Вся эта часть главы – гимн Красоте.}

Добро – нечто еще большее. Оно – сам источник Бытия. Оно – Божественное Начало. Ареопагит помещает его на Гауризаккаре Божественных Гималаев, на вершине Атрибутов Бога. Оно подобно солнцу, но бесконечно более могущественно. {Ibid., глава IV вся целиком.} От него исходит все прочее, что существует: свет, разум, любовь, единение, порядок, гармония, жизнь, вечность. Даже Бытие, которое "есть первый из всех божьих даров", исходит от Добра. Оно – его первенец. {Ibid., V, 5 и 6. "Абсолютное и бесконечное Добро производит бытие, как первое свое благодеяние".}

Эта точка зрения по внешности весьма далека от индийской Мистики, для которой Абсолют стоит выше добра и зла. Она сообщает всей совокупности мысли Ареопагита ясность, спокойную и уверенную радость, его взгляду на природу – тихий свет, "которого не касается ни одна из трагических теней, свойственных учению Вивекананды". {Я напоминаю, что даже Рамакришна, живший в непрестанном блаженстве, не обманутый Майей, но влюбленный в нее, хорошо видел трагическое лицо вселенной; он указывал иногда на бессмысленность определения Божества как доброты. Но, не отрицая видимой жестокости природы, он не разрешал себе судить о движущей ею божественной воле, и его благочестие преклонялось перед неисповедимыми велениями бесконечной Силы.}

Но не следует этим обманываться; слово "Добро" имеет в устах Дионисия лишь очень мало общего с христианской чувствительностью. Как и "Божественный Мир", Божественное Добро не изгоняет из своих пределов всю массу слабостей, насилий, страданий вселенной: они составляют часть его симфонии, и каждый диссонанс, если он находится на должном месте, содействует гармонии. Оно не запрещает себе даже карать за заблуждения, если они являются отклонением от законов, предначертанных каждому человеческому существу: ибо каждое из них получило от него свою свободу, "и не свойственно Провидению насиловать природу". {"Мы осуждаем необдуманные слова некоторых людей, которые утверждают, что Провидение должно было бы насильно увлекать нас к добродетели: ибо несвойственно Провидению насиловать природу. Поддерживая творения в их сущности, оно наблюдает за теми, кто свободен, за вселенной и за каждой из ее частей, учитывая свободу воли, совокупность целого и отдельные частности" (Имена Божьи, IV, 33).
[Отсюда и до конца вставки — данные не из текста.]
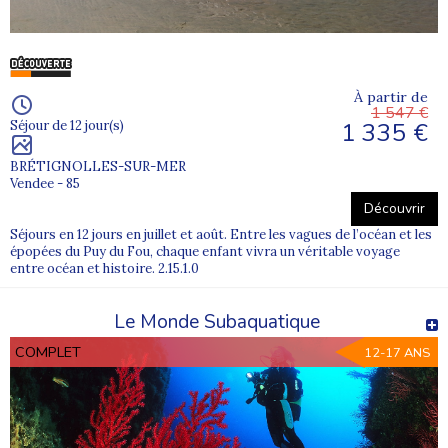
À partir de
1 547 €
1 335 €
Séjour de 12 jour(s)
BRÉTIGNOLLES-SUR-MER
Vendee - 85
Découvrir
Séjours en 12 jours en juillet et août. Entre les vagues de l’océan et les
épopées du Puy du Fou, chaque enfant vivra un véritable voyage
entre océan et histoire. 2.15.1.0
Le Monde Subaquatique
COMPLET
12-17 ANS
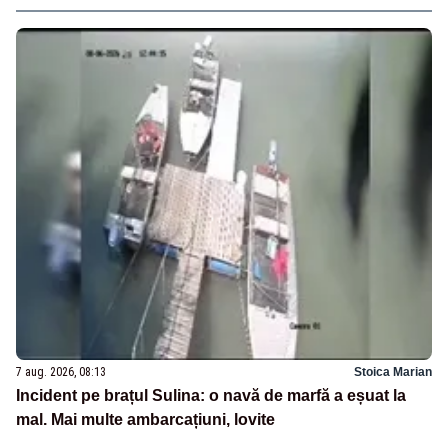
7 aug. 2026, 08:13
Stoica Marian
Incident pe brațul Sulina: o navă de marfă a eșuat la
mal. Mai multe ambarcațiuni, lovite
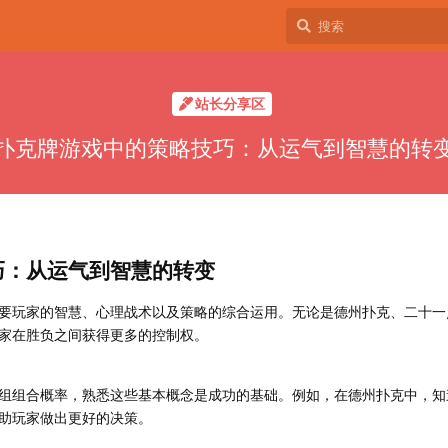
站长分享区
扑克牌游戏中的策略技巧：从运气到智慧的转
巧：从运气到智慧的转变
要玩家的智慧、心理战术以及策略的综合运用。无论是德州扑克、二十一
家在胜负之间获得更多的控制权。
组组合概率，熟悉这些基本概念是成功的基础。例如，在德州扑克中，知
助玩家做出更好的决策。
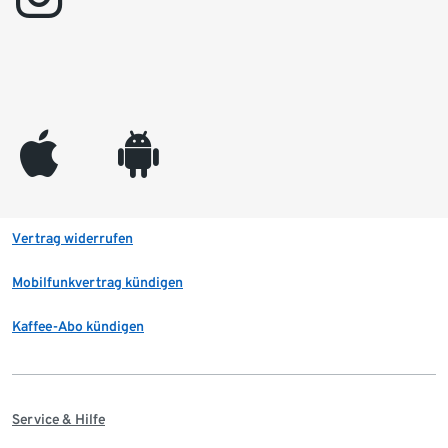
appleinc
android
Vertrag widerrufen
Mobilfunkvertrag kündigen
Kaffee-Abo kündigen
Service & Hilfe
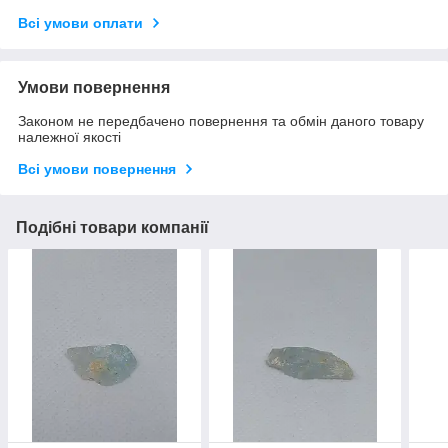
Всі умови оплати
Умови повернення
Законом не передбачено повернення та обмін даного товару
належної якості
Всі умови повернення
Подібні товари компанії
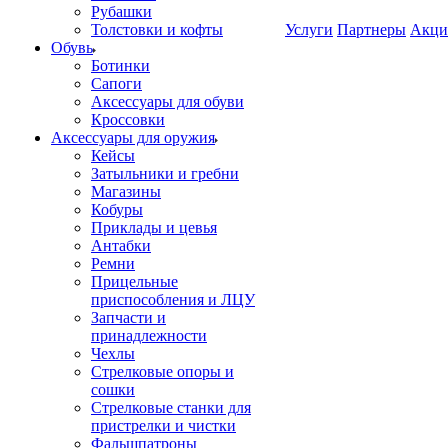
Рубашки
Толстовки и кофты
Услуги
Партнеры
Акци
Обувь
Ботинки
Сапоги
Аксессуары для обуви
Кроссовки
Аксессуары для оружия
Кейсы
Затыльники и гребни
Магазины
Кобуры
Приклады и цевья
Антабки
Ремни
Прицельные
приспособления и ЛЦУ
Запчасти и
принадлежности
Чехлы
Стрелковые опоры и
сошки
Стрелковые станки для
пристрелки и чистки
Фальшпатроны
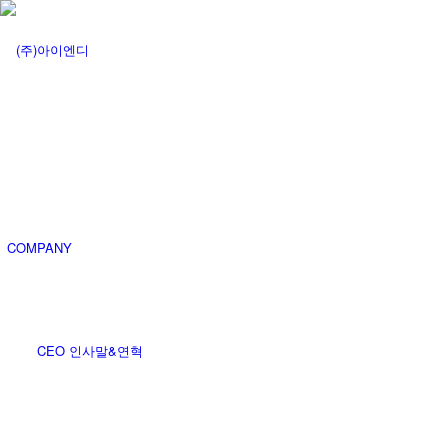
COMMUNITY
COMPANY
CEO 인사말&연혁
То же представление о свободе – у Плотина, осуждающего фатализм стоиков. Человек – господин своих действий, "Свобода извечно заключается в пределах вселенной" (Эннеады. III, 3, 7-1, 255).} Оно лишь должно наблюдать, чтобы была сохранена целость этой природы и всей вселенной, и каждой из ее частей. В этом и заключается всеобщее спасение. {"Божественная справедливость иначе называется всеобщим спасением, ибо она защищает и сохраняет все существа в целостности их природы и на присущем им особом месте" (Имена Божьи, VIII, 9).}

Мы видим, что все эти слова: Провидение, Спасение, Добро и Мир имеют совсем иное значение, чем то, в котором их понимает бесцветный оптимизм. Эти понятия исходят из взгляда на природу, чуждого компромисса и иллюзии. Они требуют бесстрашия сердца и разума, {Ibid., VIII, 8. См. его спокойный ответ тем, кто удивляется или жалуется на то, что "люди, преданные добру, оставляются на произвол происков злых". Одно из двух, – говорит он, – или эти так называемые люди добра направляют свои склонности на земные радости, которые у них отняты; и тогда они "окончательно лишаются" своих не по праву присвоенных качеств и божественной любви. Или они на самом деле любят вечные блага, и тогда они должны радоваться всем испытаниям, которые приводят их к достижению.

Я уже приводил его взгляд на Христа как на "вождя борцов", увлекающего войско на арену борьбы "в сражении за свободу" (Экклезиастическая Иерархия, II, часть 3, 6). Я сблизил эти слова со словами Вивекананды.}которое не столь уже далеко от героизма Вивекананды. но которым лучше умеет повелевать неизменная ясность великой души, соединенной с Единством и сочетающейся с его вечными предначертаниями.